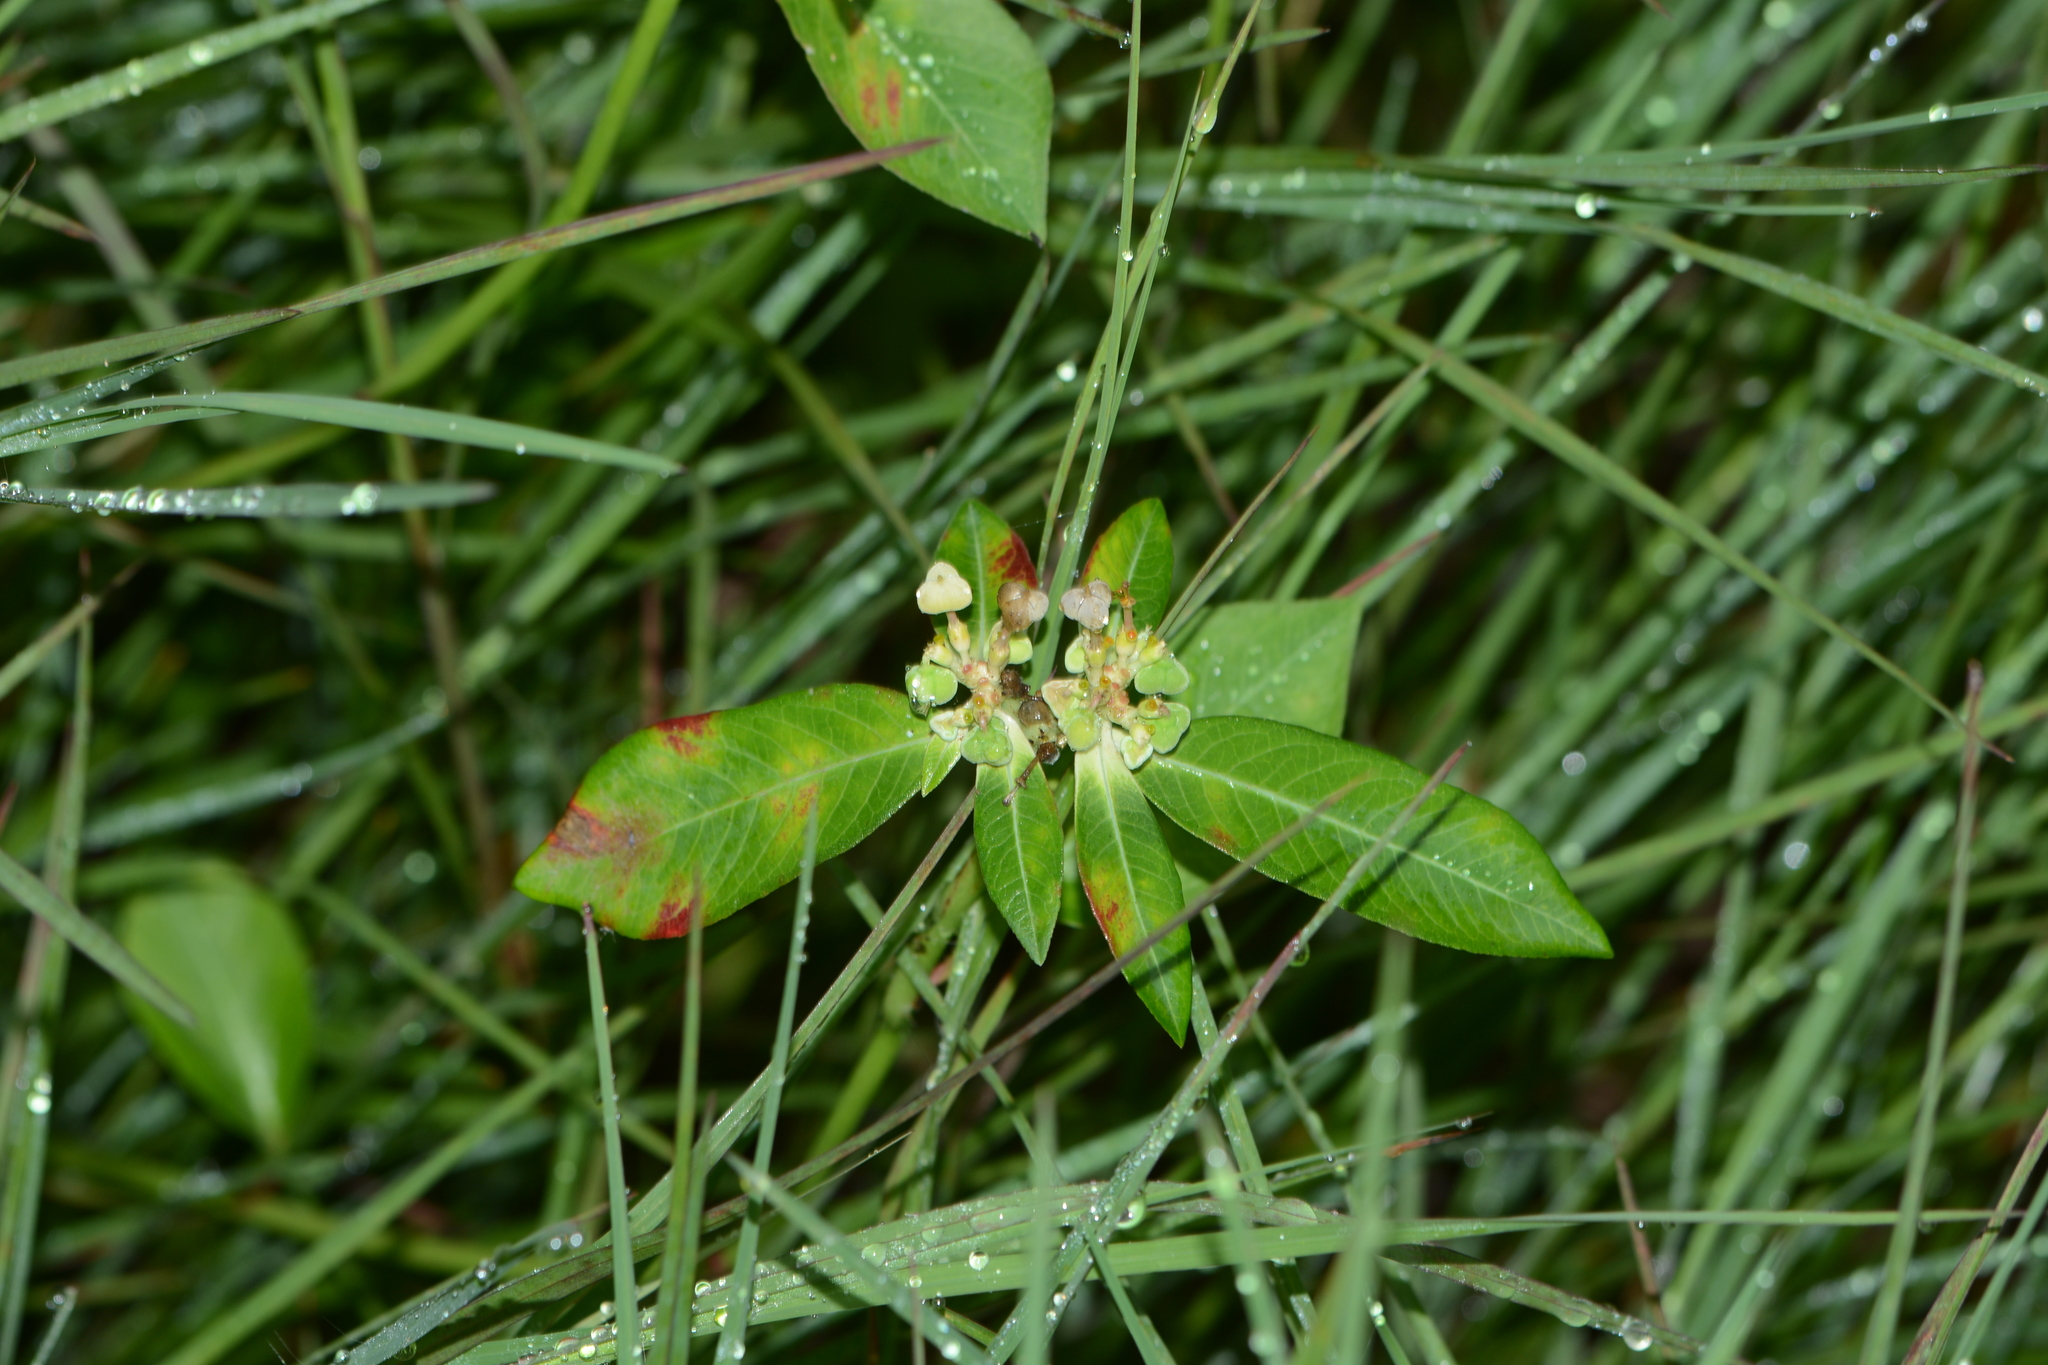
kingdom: Plantae
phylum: Tracheophyta
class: Magnoliopsida
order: Malpighiales
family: Euphorbiaceae
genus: Euphorbia
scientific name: Euphorbia heterophylla
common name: Mexican fireplant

##########

## WHAT YOU ARE ASKED TO DO
Copy out the naming lines of each item above word for word, from kingdom to common name, and leave the pictures out of your answer.

## TASK RESPONSE
kingdom: Plantae
phylum: Tracheophyta
class: Magnoliopsida
order: Malpighiales
family: Euphorbiaceae
genus: Euphorbia
scientific name: Euphorbia heterophylla
common name: Mexican fireplant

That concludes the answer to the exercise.